I am reviewing policies regarding the care of portacaths and cvc's in the paediatric population. Please reply if you can contribute to the following issues:
How often do you change IV lives in paediatric patients?
What is your proceedure regarding accessing cvc's and portacaths?
Feb 17, '01
Have you gotten any replies? We are interested in this information as well. Especially, blood sampling from implanted ports.
Feb 18, '01
CDC has IV guidelines for peds pts. but stops short of specific requirements. It is being studied at many places around the country. Check the CDC site, the FDA site, and IV Therapy nursing site for info'. Ours is the same right now as for adults cause the research is so scarce... Good hunting.
Jun 11, '01
We have instituted a policy in our hospital we flush infusa ports and CVC using the SASH method. When initially accessing the port we flush with saline and aspirate back approximately 5 cc of blood, draw our lab work, flush with 10 cc of saline and lock off with 5 cc of heparin 100 units per cc. This is if the port is only accessed twice a month.

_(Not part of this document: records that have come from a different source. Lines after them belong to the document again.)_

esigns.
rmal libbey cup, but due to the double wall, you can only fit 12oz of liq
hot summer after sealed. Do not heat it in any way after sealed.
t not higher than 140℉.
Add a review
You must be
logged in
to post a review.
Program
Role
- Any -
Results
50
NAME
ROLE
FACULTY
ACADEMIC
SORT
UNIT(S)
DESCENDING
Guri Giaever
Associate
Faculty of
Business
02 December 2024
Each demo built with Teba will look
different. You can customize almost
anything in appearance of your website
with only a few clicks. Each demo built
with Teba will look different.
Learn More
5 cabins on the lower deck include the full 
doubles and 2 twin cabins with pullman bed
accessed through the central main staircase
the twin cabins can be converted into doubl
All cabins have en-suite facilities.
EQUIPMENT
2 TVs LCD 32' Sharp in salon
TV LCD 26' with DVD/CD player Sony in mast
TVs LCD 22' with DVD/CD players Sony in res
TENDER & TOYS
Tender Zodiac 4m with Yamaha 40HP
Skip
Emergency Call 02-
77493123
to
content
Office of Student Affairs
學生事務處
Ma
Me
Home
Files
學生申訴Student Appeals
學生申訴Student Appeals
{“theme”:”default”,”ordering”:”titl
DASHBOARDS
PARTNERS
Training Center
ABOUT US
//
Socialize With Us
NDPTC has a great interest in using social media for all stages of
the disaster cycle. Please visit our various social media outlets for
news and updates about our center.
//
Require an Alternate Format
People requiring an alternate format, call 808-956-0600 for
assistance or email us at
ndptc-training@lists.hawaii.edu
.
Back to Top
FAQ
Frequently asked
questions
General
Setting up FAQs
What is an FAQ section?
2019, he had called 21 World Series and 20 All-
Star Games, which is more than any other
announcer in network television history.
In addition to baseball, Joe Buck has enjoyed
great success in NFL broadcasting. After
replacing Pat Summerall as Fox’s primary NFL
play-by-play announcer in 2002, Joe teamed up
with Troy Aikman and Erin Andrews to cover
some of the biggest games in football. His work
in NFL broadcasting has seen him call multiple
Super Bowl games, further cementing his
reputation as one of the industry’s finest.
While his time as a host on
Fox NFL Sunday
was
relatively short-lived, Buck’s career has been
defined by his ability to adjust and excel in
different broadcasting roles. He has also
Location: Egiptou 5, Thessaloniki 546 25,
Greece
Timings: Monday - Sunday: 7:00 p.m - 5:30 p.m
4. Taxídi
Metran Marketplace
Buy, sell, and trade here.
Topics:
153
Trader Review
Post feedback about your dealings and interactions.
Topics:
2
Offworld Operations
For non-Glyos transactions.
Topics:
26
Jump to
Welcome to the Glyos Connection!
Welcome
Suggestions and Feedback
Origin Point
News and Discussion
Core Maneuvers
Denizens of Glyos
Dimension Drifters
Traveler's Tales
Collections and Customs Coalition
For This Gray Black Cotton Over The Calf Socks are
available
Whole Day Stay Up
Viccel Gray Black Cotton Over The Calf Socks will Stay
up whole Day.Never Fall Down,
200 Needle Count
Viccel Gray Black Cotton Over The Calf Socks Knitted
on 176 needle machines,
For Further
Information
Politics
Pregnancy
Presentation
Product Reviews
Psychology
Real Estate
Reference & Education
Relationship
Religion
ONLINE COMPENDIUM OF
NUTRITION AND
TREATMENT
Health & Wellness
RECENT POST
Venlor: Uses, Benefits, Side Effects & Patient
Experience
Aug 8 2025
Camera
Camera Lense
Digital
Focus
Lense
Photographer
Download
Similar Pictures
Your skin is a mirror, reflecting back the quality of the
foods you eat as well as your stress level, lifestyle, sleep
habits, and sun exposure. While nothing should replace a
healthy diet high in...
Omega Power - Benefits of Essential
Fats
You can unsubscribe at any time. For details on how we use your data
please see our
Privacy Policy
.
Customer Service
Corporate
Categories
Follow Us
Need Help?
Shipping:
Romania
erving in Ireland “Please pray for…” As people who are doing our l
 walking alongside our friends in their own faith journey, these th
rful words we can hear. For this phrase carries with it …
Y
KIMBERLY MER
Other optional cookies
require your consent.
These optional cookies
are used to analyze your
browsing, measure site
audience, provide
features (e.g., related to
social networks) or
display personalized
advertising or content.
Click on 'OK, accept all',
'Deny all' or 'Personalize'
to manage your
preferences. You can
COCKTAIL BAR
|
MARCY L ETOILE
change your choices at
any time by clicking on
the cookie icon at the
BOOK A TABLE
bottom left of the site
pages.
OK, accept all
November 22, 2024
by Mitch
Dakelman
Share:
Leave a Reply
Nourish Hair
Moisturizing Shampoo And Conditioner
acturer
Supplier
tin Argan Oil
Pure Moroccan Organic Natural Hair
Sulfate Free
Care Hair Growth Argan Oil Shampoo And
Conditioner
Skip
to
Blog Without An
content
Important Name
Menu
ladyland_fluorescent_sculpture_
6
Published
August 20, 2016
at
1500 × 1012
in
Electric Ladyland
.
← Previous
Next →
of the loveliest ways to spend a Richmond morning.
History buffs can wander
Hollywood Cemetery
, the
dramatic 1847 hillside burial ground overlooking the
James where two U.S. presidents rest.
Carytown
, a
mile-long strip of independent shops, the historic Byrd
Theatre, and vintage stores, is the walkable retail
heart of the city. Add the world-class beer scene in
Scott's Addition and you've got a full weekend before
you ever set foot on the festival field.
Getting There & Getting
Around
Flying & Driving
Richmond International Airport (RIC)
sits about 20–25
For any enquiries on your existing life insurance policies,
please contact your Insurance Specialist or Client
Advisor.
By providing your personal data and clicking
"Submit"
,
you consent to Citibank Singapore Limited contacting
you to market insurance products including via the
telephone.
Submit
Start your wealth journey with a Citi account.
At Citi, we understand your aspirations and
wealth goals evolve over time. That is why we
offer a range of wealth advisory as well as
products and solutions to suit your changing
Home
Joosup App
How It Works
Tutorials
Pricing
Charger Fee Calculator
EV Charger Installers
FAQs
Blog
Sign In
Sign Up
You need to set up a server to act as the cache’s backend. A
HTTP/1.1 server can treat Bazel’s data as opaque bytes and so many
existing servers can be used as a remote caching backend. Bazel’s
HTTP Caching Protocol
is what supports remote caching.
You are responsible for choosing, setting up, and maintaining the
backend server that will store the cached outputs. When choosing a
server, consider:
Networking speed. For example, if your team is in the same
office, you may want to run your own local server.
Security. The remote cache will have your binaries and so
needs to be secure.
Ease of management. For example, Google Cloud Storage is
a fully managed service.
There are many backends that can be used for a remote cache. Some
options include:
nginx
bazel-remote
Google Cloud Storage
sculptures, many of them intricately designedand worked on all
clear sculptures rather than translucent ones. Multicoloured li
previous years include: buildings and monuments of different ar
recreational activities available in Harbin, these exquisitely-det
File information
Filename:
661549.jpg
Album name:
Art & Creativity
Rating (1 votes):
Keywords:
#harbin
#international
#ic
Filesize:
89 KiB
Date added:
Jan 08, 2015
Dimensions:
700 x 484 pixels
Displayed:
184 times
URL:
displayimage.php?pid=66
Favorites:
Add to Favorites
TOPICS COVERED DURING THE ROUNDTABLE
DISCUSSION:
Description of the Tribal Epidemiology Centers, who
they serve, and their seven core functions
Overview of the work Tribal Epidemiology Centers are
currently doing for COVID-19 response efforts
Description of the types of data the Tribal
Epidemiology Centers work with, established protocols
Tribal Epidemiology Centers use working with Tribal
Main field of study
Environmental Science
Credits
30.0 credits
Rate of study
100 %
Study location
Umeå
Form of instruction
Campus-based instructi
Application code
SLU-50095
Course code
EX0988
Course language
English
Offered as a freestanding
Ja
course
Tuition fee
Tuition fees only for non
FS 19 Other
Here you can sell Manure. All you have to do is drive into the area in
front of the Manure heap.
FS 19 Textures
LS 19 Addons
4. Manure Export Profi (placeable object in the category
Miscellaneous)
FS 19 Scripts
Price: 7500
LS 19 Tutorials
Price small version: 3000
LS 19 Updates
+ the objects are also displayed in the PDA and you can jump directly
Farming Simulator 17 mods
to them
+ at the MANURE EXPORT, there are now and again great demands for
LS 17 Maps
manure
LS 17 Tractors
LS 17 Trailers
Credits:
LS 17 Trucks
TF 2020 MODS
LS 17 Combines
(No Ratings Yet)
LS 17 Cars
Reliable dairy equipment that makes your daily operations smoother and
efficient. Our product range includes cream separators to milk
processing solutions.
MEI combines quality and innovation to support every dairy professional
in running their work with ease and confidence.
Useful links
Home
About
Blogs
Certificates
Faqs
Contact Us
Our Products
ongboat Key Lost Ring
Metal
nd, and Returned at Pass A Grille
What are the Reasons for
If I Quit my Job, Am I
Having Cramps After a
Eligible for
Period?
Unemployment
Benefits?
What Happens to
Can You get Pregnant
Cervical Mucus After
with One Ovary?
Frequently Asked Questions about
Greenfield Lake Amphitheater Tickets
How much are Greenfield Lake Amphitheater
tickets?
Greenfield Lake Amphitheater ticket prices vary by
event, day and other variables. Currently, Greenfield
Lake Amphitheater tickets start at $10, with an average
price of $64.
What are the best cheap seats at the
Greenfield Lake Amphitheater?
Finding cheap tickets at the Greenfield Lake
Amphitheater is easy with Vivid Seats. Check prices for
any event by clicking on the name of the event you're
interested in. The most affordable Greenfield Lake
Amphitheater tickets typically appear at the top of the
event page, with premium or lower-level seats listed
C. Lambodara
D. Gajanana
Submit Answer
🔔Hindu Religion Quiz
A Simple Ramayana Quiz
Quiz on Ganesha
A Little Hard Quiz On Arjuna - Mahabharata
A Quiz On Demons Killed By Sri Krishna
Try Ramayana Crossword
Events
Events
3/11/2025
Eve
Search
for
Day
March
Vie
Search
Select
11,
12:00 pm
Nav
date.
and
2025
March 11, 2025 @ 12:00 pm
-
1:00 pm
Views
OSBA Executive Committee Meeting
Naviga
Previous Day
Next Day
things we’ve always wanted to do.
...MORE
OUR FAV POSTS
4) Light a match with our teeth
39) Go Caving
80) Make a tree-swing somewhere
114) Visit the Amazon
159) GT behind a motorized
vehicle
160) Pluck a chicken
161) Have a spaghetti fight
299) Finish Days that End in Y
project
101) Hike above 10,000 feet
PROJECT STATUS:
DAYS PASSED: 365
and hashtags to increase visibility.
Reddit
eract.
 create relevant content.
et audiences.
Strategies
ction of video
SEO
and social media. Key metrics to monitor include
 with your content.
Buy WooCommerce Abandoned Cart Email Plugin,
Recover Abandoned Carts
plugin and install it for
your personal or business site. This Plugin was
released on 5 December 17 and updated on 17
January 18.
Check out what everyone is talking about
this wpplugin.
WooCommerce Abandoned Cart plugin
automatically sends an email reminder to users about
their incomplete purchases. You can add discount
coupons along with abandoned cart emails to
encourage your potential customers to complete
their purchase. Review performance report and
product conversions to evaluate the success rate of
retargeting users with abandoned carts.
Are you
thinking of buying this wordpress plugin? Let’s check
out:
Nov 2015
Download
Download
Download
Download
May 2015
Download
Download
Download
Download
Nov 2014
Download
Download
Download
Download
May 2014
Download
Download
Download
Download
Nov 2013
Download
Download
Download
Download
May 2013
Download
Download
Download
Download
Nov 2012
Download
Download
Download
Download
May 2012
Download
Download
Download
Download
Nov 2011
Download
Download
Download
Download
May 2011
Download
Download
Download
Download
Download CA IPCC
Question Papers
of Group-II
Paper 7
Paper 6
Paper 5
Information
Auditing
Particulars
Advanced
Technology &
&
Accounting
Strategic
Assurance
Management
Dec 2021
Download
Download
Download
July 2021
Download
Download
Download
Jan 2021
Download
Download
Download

If we have multiple blood draws we usually aspirate first then use the SASH method, especially in CVC lines. In children with multiple blood draws we usually lock with 5cc of heparin 10 units per cc to decrease the amount of heparin given to the kids. In our PICU the M.Ds usually keep a continuous drip of IV fluids with 1/4 unit of heparin per cc to keep the line patent and we just draw the blood and reattach the IV fluids. Hope this information helps
Jun 11, '01
Needed to add on my previous that we did still draw 5 cc of blood from the lines. Also if it is a continuous fluid line with Heparin we may give the blood back if the child is anemic. When accessing the ports we use sterile method and Huber needles when spiking. We use alcohol and betadine on the ports of CVC lines. We also change our dressings every day.